Dataset entries:
=== Section Start ===

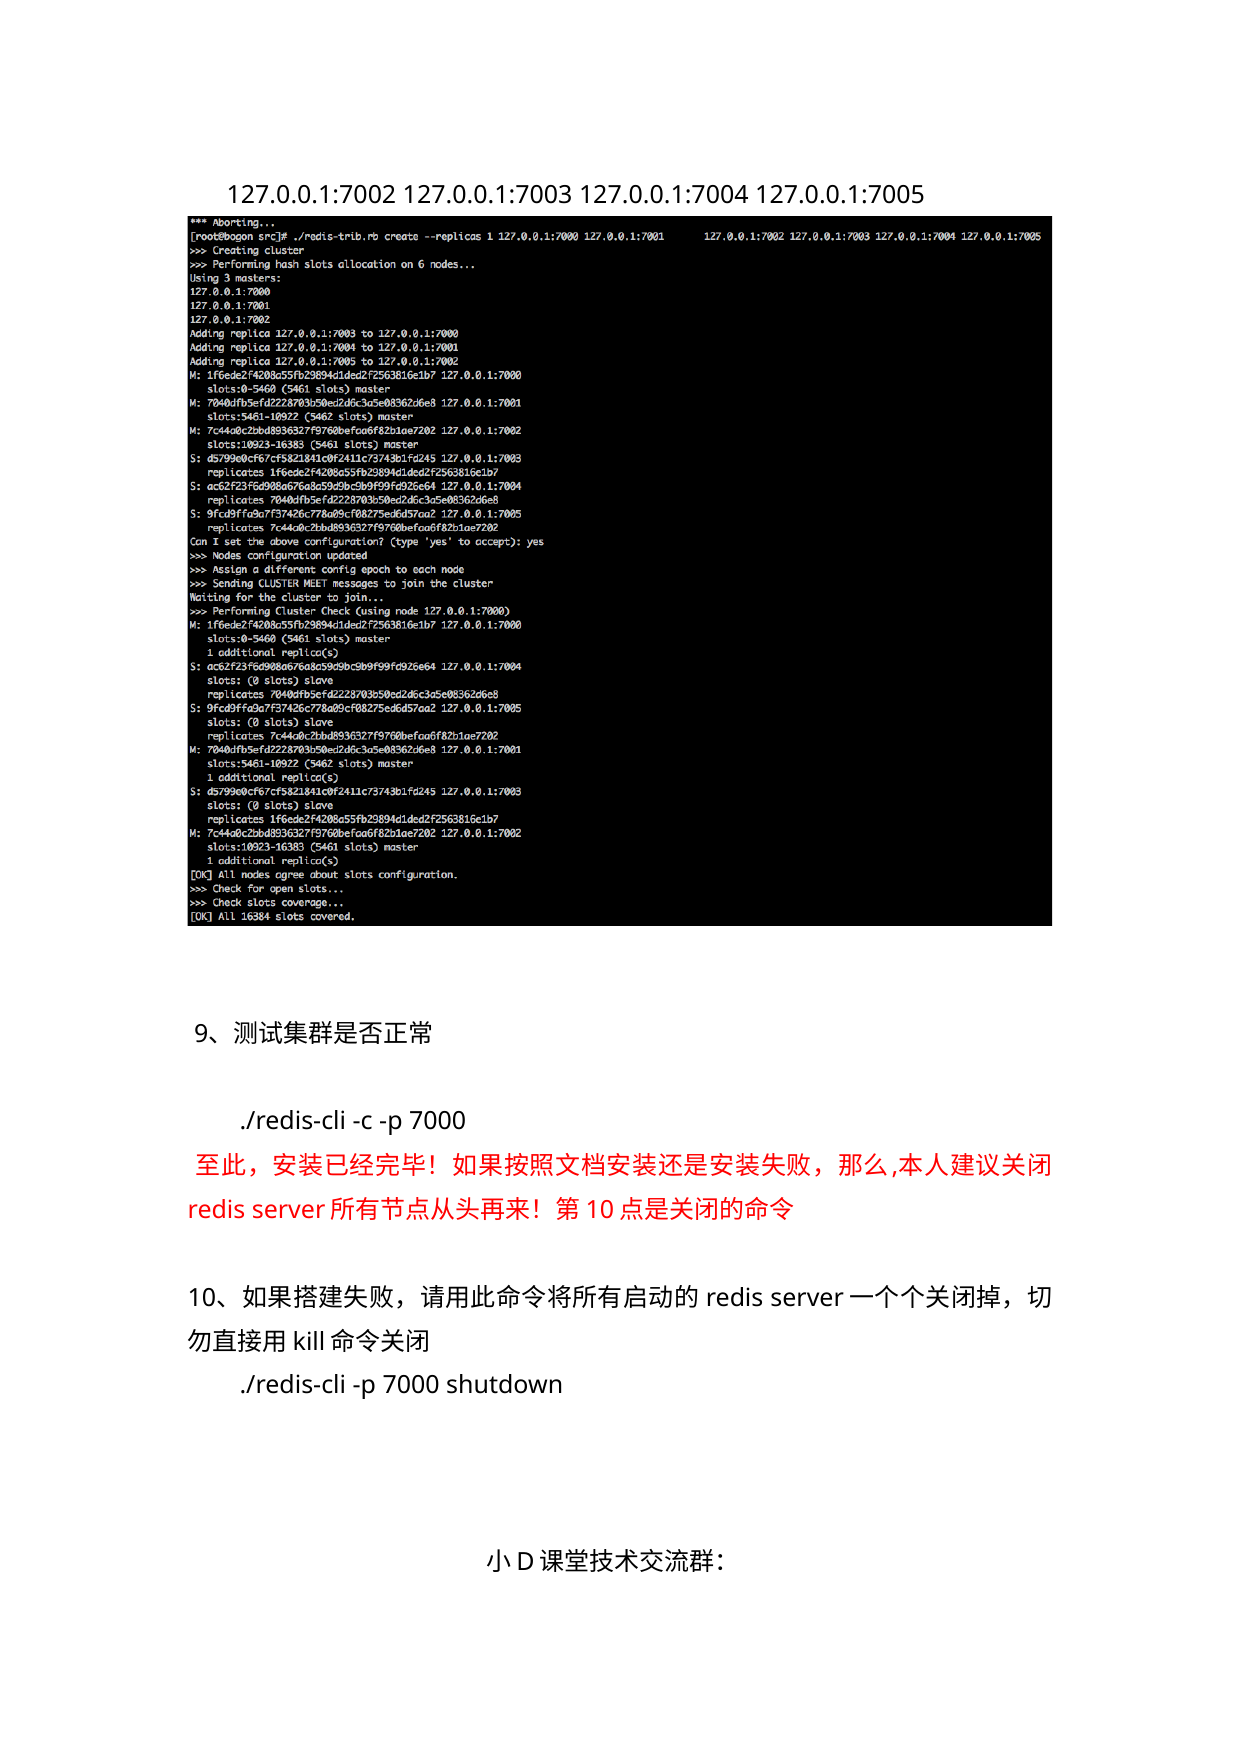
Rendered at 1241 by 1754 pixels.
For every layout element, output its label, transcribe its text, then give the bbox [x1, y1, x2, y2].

text 9、测试集群是否正常 [187, 1009, 1053, 1053]
text ./redis-cli -p 7000 shutdown [187, 1362, 1053, 1406]
text 小D课堂技术交流群： [187, 1538, 1053, 1582]
text 10、如果搭建失败，请用此命令将所有启动的redis server一个个关闭掉，切勿直接用kill命令关闭 [187, 1273, 1053, 1362]
text 127.0.0.1:7002 127.0.0.1:7003 127.0.0.1:7004 127.0.0.1:7005 [187, 172, 1053, 216]
picture [187, 216, 1053, 926]
text 至此，安装已经完毕！如果按照文档安装还是安装失败，那么,本人建议关闭redis server所有节点从头再来！第10点是关闭的命令 [187, 1141, 1053, 1229]
text ./redis-cli -c -p 7000 [187, 1097, 1053, 1141]
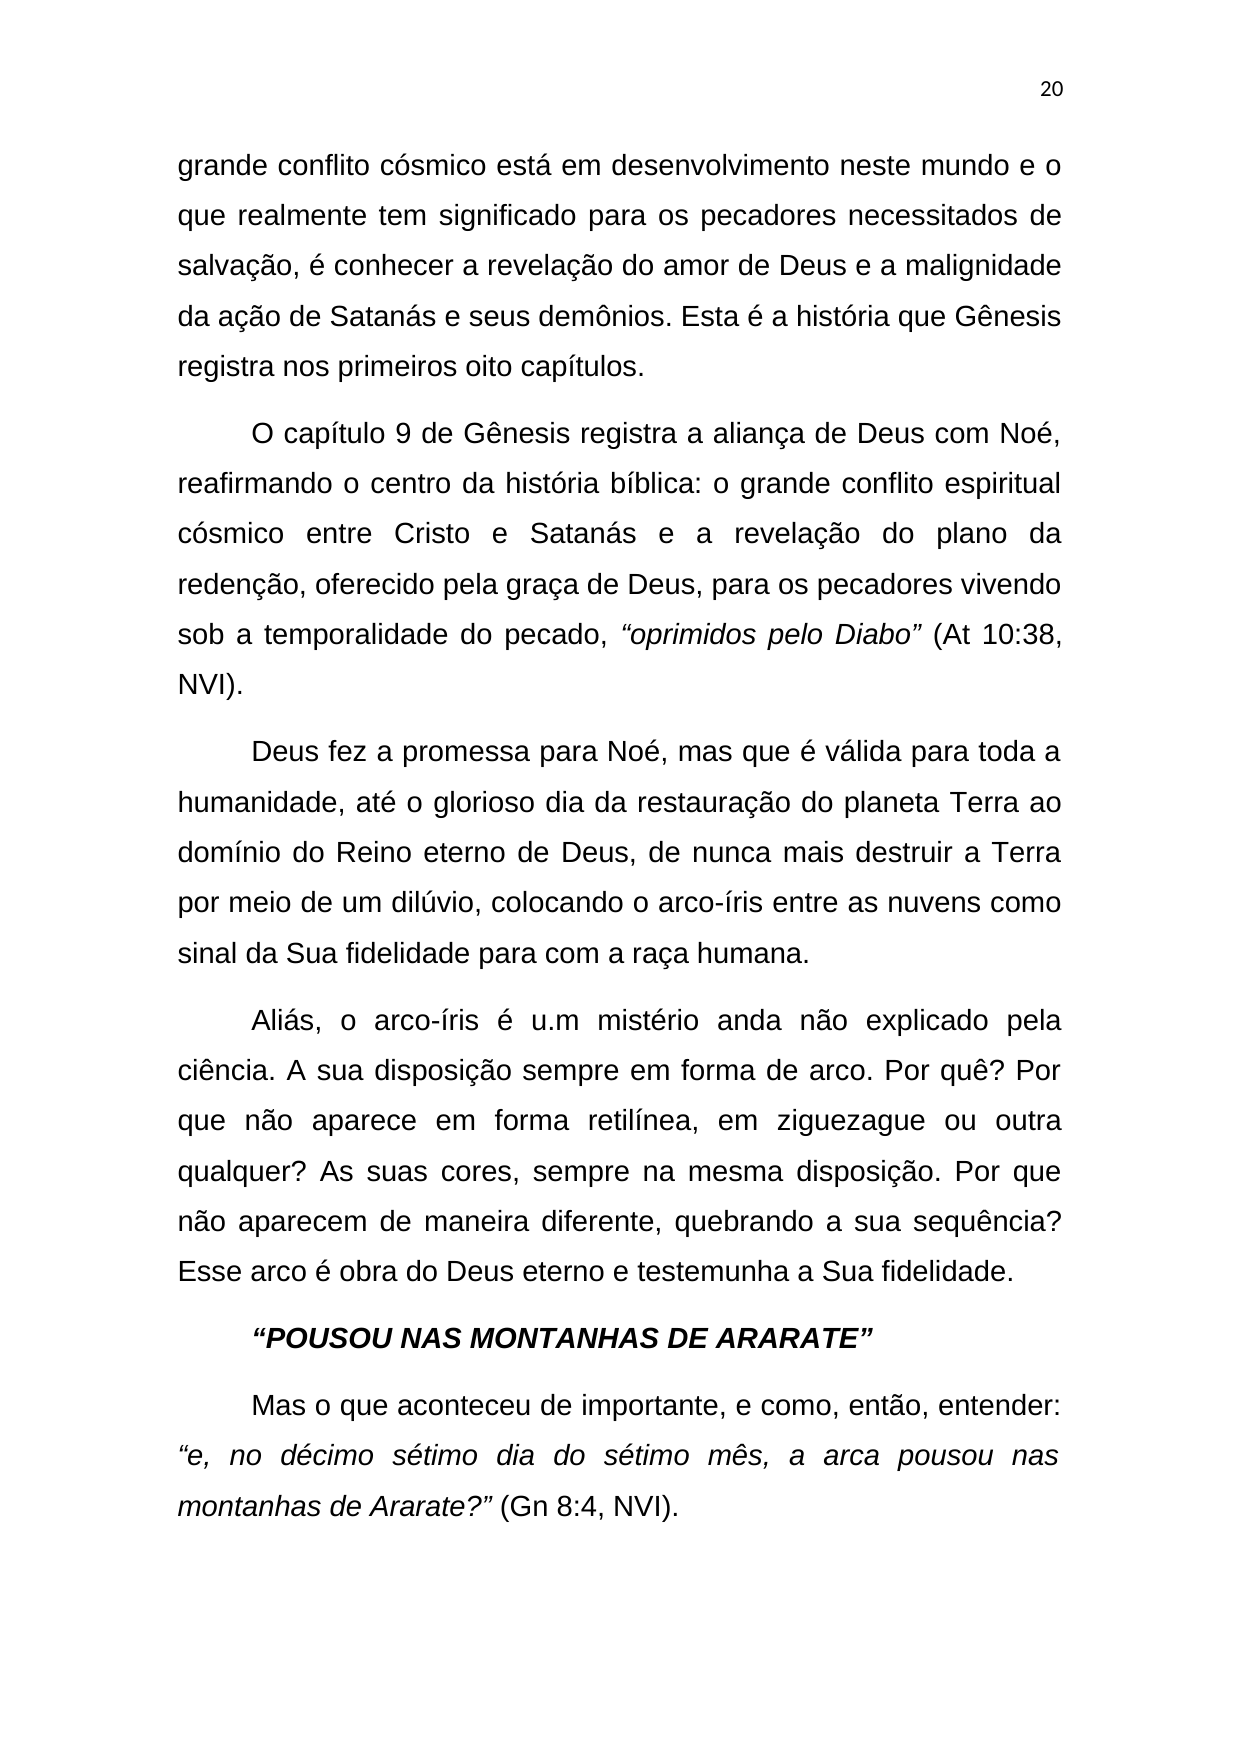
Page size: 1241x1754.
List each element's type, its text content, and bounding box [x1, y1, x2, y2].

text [177, 148, 1063, 382]
text Aliás, o arco-íris é u.m mistério anda não explicado pela ciência. A sua disposição sempre em forma de arco. Por quê? Por que não aparece em forma retilínea, em ziguezague ou outra qualquer? As suas cores, sempre na mesma disposição. Por que não aparecem de maneira diferente, quebrando a sua sequência? Esse arco é obra do Deus eterno e testemunha a Sua fidelidade. [177, 1003, 1063, 1288]
text Deus fez a promessa para Noé, mas que é válida para toda a humanidade, até o glorioso dia da restauração do planeta Terra ao domínio do Reino eterno de Deus, de nunca mais destruir a Terra por meio de um dilúvio, colocando o arco-íris entre as nuvens como sinal da Sua fidelidade para com a raça humana. [177, 734, 1063, 969]
text O capítulo 9 de Gênesis registra a aliança de Deus com Noé, reafirmando o centro da história bíblica: o grande conflito espiritual cósmico entre Cristo e Satanás e a revelação do plano da redenção, oferecido pela graça de Deus, para os pecadores vivendo sob a temporalidade do pecado, “oprimidos pelo Diabo” (At 10:38, NVI). [177, 416, 1063, 701]
text Mas o que aconteceu de importante, e como, então, entender: “e, no décimo sétimo dia do sétimo mês, a arca pousou nas montanhas de Ararate?” (Gn 8:4, NVI). [177, 1388, 1063, 1522]
text “POUSOU NAS MONTANHAS DE ARARATE” [177, 1321, 1063, 1355]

=== Section End ===

EXERCISE AIM: Except for the pictures, set down each line of the records exactly as it appears.

REPLY:
Rendered at 1241 by 1754 pixels.
For every layout element, output its label, transcribe its text, then give the bbox [x1, y1, x2, y2].

text 9、测试集群是否正常 [187, 1009, 1053, 1053]
text ./redis-cli -p 7000 shutdown [187, 1362, 1053, 1406]
text 小D课堂技术交流群： [187, 1538, 1053, 1582]
text 10、如果搭建失败，请用此命令将所有启动的redis server一个个关闭掉，切勿直接用kill命令关闭 [187, 1273, 1053, 1362]
text 127.0.0.1:7002 127.0.0.1:7003 127.0.0.1:7004 127.0.0.1:7005 [187, 172, 1053, 216]
picture [187, 216, 1053, 926]
text 至此，安装已经完毕！如果按照文档安装还是安装失败，那么,本人建议关闭redis server所有节点从头再来！第10点是关闭的命令 [187, 1141, 1053, 1229]
text ./redis-cli -c -p 7000 [187, 1097, 1053, 1141]
Page size: 1241x1754.
List each element's type, its text content, and bounding box [x1, y1, x2, y2].

text [177, 148, 1063, 382]
text Aliás, o arco-íris é u.m mistério anda não explicado pela ciência. A sua disposição sempre em forma de arco. Por quê? Por que não aparece em forma retilínea, em ziguezague ou outra qualquer? As suas cores, sempre na mesma disposição. Por que não aparecem de maneira diferente, quebrando a sua sequência? Esse arco é obra do Deus eterno e testemunha a Sua fidelidade. [177, 1003, 1063, 1288]
text Deus fez a promessa para Noé, mas que é válida para toda a humanidade, até o glorioso dia da restauração do planeta Terra ao domínio do Reino eterno de Deus, de nunca mais destruir a Terra por meio de um dilúvio, colocando o arco-íris entre as nuvens como sinal da Sua fidelidade para com a raça humana. [177, 734, 1063, 969]
text O capítulo 9 de Gênesis registra a aliança de Deus com Noé, reafirmando o centro da história bíblica: o grande conflito espiritual cósmico entre Cristo e Satanás e a revelação do plano da redenção, oferecido pela graça de Deus, para os pecadores vivendo sob a temporalidade do pecado, “oprimidos pelo Diabo” (At 10:38, NVI). [177, 416, 1063, 701]
text Mas o que aconteceu de importante, e como, então, entender: “e, no décimo sétimo dia do sétimo mês, a arca pousou nas montanhas de Ararate?” (Gn 8:4, NVI). [177, 1388, 1063, 1522]
text “POUSOU NAS MONTANHAS DE ARARATE” [177, 1321, 1063, 1355]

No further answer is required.